Rose wondered how she could have forgotten about her mother’s stubbornness, her charm, her manipulative nature, her moods like storms. Far from home, in Rose’s memories, Ma had become like a black-and-white movie that she had watched on TV when she was a kid. Flickering and quaint. Up close in real life, Ma burned like a live coal against Rose’s heart.
Rose slipped the manila envelope into the top of her jeans against her skin, pulled her Broncos sweatshirt down, and put her arm around her mother’s back. “Okay, let’s go,” she said.
FIRST CARVEL IN BEIJING
IT’S A LITTLE hole in the wall,” Luce says, humble-bragging, “but they make the best dan dan noodles in Beijing.”

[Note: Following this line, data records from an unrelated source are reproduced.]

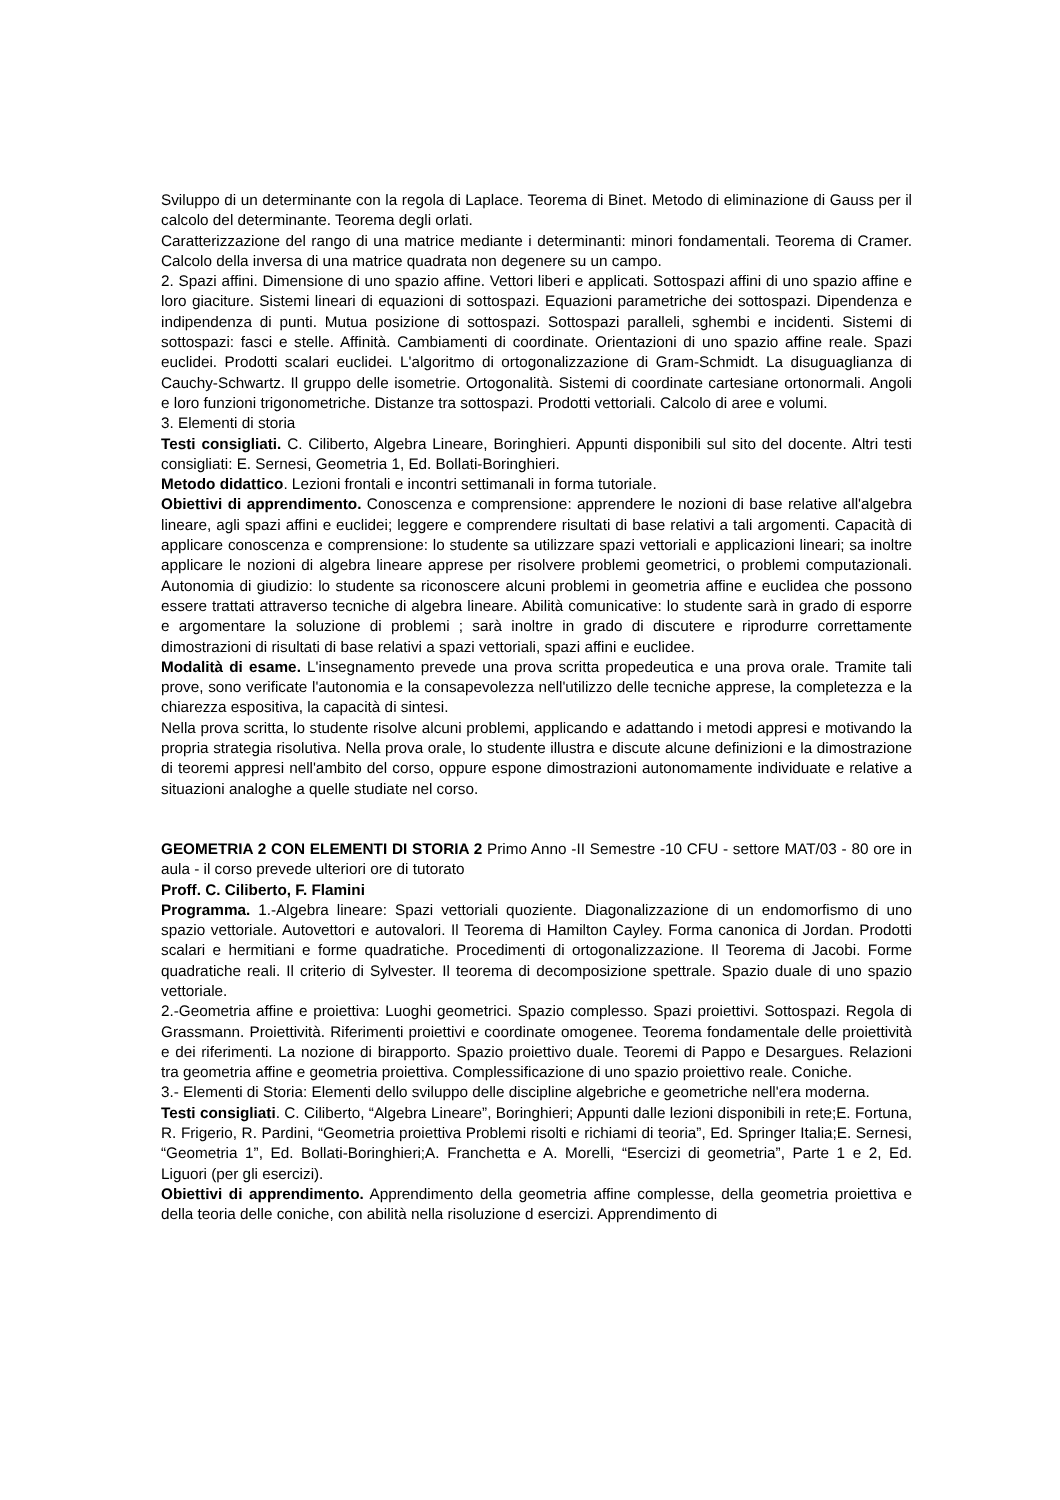Sviluppo di un determinante con la regola di Laplace. Teorema di Binet. Metodo di eliminazione di Gauss per il calcolo del determinante. Teorema degli orlati.
Caratterizzazione del rango di una matrice mediante i determinanti: minori fondamentali. Teorema di Cramer. Calcolo della inversa di una matrice quadrata non degenere su un campo.
2. Spazi affini. Dimensione di uno spazio affine. Vettori liberi e applicati. Sottospazi affini di uno spazio affine e loro giaciture. Sistemi lineari di equazioni di sottospazi. Equazioni parametriche dei sottospazi. Dipendenza e indipendenza di punti. Mutua posizione di sottospazi. Sottospazi paralleli, sghembi e incidenti. Sistemi di sottospazi: fasci e stelle. Affinità. Cambiamenti di coordinate. Orientazioni di uno spazio affine reale. Spazi euclidei. Prodotti scalari euclidei. L'algoritmo di ortogonalizzazione di Gram-Schmidt. La disuguaglianza di Cauchy-Schwartz. Il gruppo delle isometrie. Ortogonalità. Sistemi di coordinate cartesiane ortonormali. Angoli e loro funzioni trigonometriche. Distanze tra sottospazi. Prodotti vettoriali. Calcolo di aree e volumi.
3. Elementi di storia
Testi consigliati. C. Ciliberto, Algebra Lineare, Boringhieri. Appunti disponibili sul sito del docente. Altri testi consigliati: E. Sernesi, Geometria 1, Ed. Bollati-Boringhieri.
Metodo didattico. Lezioni frontali e incontri settimanali in forma tutoriale.
Obiettivi di apprendimento. Conoscenza e comprensione: apprendere le nozioni di base relative all'algebra lineare, agli spazi affini e euclidei; leggere e comprendere risultati di base relativi a tali argomenti. Capacità di applicare conoscenza e comprensione: lo studente sa utilizzare spazi vettoriali e applicazioni lineari; sa inoltre applicare le nozioni di algebra lineare apprese per risolvere problemi geometrici, o problemi computazionali. Autonomia di giudizio: lo studente sa riconoscere alcuni problemi in geometria affine e euclidea che possono essere trattati attraverso tecniche di algebra lineare. Abilità comunicative: lo studente sarà in grado di esporre e argomentare la soluzione di problemi ; sarà inoltre in grado di discutere e riprodurre correttamente dimostrazioni di risultati di base relativi a spazi vettoriali, spazi affini e euclidee.
Modalità di esame. L'insegnamento prevede una prova scritta propedeutica e una prova orale. Tramite tali prove, sono verificate l'autonomia e la consapevolezza nell'utilizzo delle tecniche apprese, la completezza e la chiarezza espositiva, la capacità di sintesi.
Nella prova scritta, lo studente risolve alcuni problemi, applicando e adattando i metodi appresi e motivando la propria strategia risolutiva. Nella prova orale, lo studente illustra e discute alcune definizioni e la dimostrazione di teoremi appresi nell'ambito del corso, oppure espone dimostrazioni autonomamente individuate e relative a situazioni analoghe a quelle studiate nel corso.
GEOMETRIA 2 CON ELEMENTI DI STORIA 2 Primo Anno -II Semestre -10 CFU - settore MAT/03 - 80 ore in aula - il corso prevede ulteriori ore di tutorato
Proff. C. Ciliberto, F. Flamini
Programma. 1.-Algebra lineare: Spazi vettoriali quoziente. Diagonalizzazione di un endomorfismo di uno spazio vettoriale. Autovettori e autovalori. Il Teorema di Hamilton Cayley. Forma canonica di Jordan. Prodotti scalari e hermitiani e forme quadratiche. Procedimenti di ortogonalizzazione. Il Teorema di Jacobi. Forme quadratiche reali. Il criterio di Sylvester. Il teorema di decomposizione spettrale. Spazio duale di uno spazio vettoriale.
2.-Geometria affine e proiettiva: Luoghi geometrici. Spazio complesso. Spazi proiettivi. Sottospazi. Regola di Grassmann. Proiettività. Riferimenti proiettivi e coordinate omogenee. Teorema fondamentale delle proiettività e dei riferimenti. La nozione di birapporto. Spazio proiettivo duale. Teoremi di Pappo e Desargues. Relazioni tra geometria affine e geometria proiettiva. Complessificazione di uno spazio proiettivo reale. Coniche.
3.- Elementi di Storia: Elementi dello sviluppo delle discipline algebriche e geometriche nell'era moderna.
Testi consigliati. C. Ciliberto, “Algebra Lineare”, Boringhieri; Appunti dalle lezioni disponibili in rete;E. Fortuna, R. Frigerio, R. Pardini, “Geometria proiettiva Problemi risolti e richiami di teoria”, Ed. Springer Italia;E. Sernesi, “Geometria 1”, Ed. Bollati-Boringhieri;A. Franchetta e A. Morelli, “Esercizi di geometria”, Parte 1 e 2, Ed. Liguori (per gli esercizi).
Obiettivi di apprendimento. Apprendimento della geometria affine complesse, della geometria proiettiva e della teoria delle coniche, con abilità nella risoluzione d esercizi. Apprendimento di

I just nod. Luce is trying to be sweet. She is trying to impress me. It’s been nine years, but I can tell she still has a crush on me. I find that I’m flattered.
But what really catches my eye is the familiar sign for ice cream cakes on a new building facade. “Carvel!” I cry. “I haven’t been to one since I was a kid.”
I can’t believe it. A full store. Fancy, too. Awning, plate glass windows, neon sign.
I haven’t tasted a Carvel cake since my brother’s eighth birthday.
Luce’s voice is too loud inside the Jeep. “Do you want to stop? It’s the first Carvel in Beijing.”
We stop. Luce pulls into an alley lined with cars haphazardly parked alongside the bricks of the hutong walls. She finds a spot and eases her Jeep into place as a few bicyclists whiz past angrily ringing their tinny bells.
“I’m impressed,” I say, and I am. I can’t imagine driving and parking in Beijing. I’ve been coming to China for nearly a decade, first as a language student and now for research for my dissertation, but taking public transportation is the extent of my courage. Maybe there’s truth to the cliché about historians studying the past because we’re not comfortable in the present.
The air is moist and thick at the height of summer, but at least there are trees on this particular street, charming somehow French-looking plane trees that are strung with colored lights.